Joanne Kowalski is a central Berkeley resident. 


bigger, taller buildings. Downtown. 

In the 1970’s Detroit, which leads the nation in bad planning, embarked on a big building frenzy even as the auto industry crumbled and manufacturing went into a major decline. They razed the Downtown along the Detroit River in order to construct a 79 story hotel surrounded by 39 story office towers (courtesy of GM) along with a host of smaller (20+ story) offices, government buildings and condos, a convention center, casinos, coliseum, riverfront park and spiffy central city light rail in a vain effort to revitalize a dying town. Today, on the other side of the parking lots that surround these megabuildings at the city’s core are empty, abandoned older 10 and 20 story buildings. Beyond them lies an over 40 square mile strip of urban blight that has over 70,000 empty homes and commercial buildings with an equal number of vacant lots where houses, factories, schools and stores have been razzed or burned out. Despite this and despite the fact that the Detroit area has lost over a million residents due to its failed economy, farmland continues to be gobbled up along the periphery of the metropolis, new housing continues to be built and the suburbs march on. Even Chicago with its better economy, its light rail system and much lauded Loop of skyscrapers, museums, universities and parks, has a more than five miles deep expanding belt of urban desolation that your average suburban commuter is afraid to enter along with new housing developments on the fringe that are continuing to relentlessly destroy farmland of even neighboring states. 

California has not been immune to this kind of development. Today, more bigger, glitzier developments are planned at a time when California’s unemployment rate is high (fourth in the nation, right behind Michigan) and budgetary woes have cut essential services beyond the bone. 

The Bay Area already has its dead zones of empty stores and boarded up buildings. There are people sleeping on the streets, in shelters, cars and on their grandmothers’ couches. Inner city services like schools, libraries, recreational facilities, public health and police are so minimal they can be considered to not exist. Along with this, the recent housing bust is leaving swatches of empty foreclosed houses, while planned factory closures guarantee to make the situation worse. 

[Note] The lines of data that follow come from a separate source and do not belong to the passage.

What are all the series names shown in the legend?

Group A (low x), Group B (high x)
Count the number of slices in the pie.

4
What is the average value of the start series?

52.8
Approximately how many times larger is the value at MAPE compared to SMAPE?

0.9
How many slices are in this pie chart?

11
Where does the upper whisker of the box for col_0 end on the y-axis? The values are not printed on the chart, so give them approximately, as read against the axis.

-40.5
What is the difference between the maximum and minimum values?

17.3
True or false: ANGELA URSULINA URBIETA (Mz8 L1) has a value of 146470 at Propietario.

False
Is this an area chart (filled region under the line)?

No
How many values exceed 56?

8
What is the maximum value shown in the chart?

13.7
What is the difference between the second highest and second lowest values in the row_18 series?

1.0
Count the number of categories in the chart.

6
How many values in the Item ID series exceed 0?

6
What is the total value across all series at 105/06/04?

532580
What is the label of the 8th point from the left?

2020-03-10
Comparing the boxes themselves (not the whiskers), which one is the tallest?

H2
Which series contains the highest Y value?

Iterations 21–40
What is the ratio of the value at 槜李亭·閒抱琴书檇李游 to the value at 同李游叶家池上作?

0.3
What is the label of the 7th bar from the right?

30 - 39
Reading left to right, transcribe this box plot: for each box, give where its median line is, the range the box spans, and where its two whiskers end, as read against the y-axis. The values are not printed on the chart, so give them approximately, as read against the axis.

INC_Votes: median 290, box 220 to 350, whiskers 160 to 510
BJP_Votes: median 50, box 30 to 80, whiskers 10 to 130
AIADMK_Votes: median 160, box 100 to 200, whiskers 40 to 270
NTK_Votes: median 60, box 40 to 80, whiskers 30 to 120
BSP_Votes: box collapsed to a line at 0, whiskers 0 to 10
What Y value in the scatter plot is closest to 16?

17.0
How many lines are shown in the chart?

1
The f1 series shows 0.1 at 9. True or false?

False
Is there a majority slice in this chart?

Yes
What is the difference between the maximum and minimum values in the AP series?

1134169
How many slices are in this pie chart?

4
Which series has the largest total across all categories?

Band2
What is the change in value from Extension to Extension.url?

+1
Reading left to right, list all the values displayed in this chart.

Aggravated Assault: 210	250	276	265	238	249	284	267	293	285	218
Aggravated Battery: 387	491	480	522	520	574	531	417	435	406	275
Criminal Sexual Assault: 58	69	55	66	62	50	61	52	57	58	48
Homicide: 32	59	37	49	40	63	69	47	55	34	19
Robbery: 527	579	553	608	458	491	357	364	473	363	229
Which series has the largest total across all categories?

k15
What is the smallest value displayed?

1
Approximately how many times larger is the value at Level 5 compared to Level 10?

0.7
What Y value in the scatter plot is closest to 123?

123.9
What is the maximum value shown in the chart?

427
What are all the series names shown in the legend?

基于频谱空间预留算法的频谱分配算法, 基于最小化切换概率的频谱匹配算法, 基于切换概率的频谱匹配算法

Berkeley lies between two Bay Area cities - Richmond and Oakland - that have more than their share of decay and  blight. Despite its suburban university self-image, Berkeley is also a city with a density greater than either Oakland or Richmond along with almost twice the national rate of property crimes.  It has urban problems - congestion, parking, noise, murder. traffic fatalities, empty storefronts, drugs, gangs, environmental pollution, wilding, alienation, poverty and homelessness - particularly in its densest neighborhoods south and west of the university. Over the past twenty-five years the commercial areas in these neighborhoods have lost much of their vitality as locally owned, neighborhood friendly businesses have been priced/pushed out by chains who then, when profits dried up, moved on leaving behind sites empty so long they appear to be permanently abandoned. With every turn of the screw the response by the City in collusion with the University has been the same old same-old: build more bigger, taller buildings Downtown. This solution is not sustainable. It is not working, has not, will not work. 

Other cities now realize this. Planners in Chicago are working with neighborhoods to bring about solutions that will strengthen their local communities. Pittsburgh, PA has committed itself to local public education. Detroit and Youngstown, OH are moving toward ‘shrinking’ themselves to create green, livable urban areas.  

Here in the East Bay we have so many people with good, workable sustainable ideas, like Van Jones, Carl Anthony, Alice Waters and the community gardening and historical preservation folk that it would be almost criminal to settle for a model that has a fifty year history of failure.  

So yes, I am opposed to a policy that has contributed so much to global warming.  

Not in my backyard. 


Joanne Kowalski is a central Berkeley resident.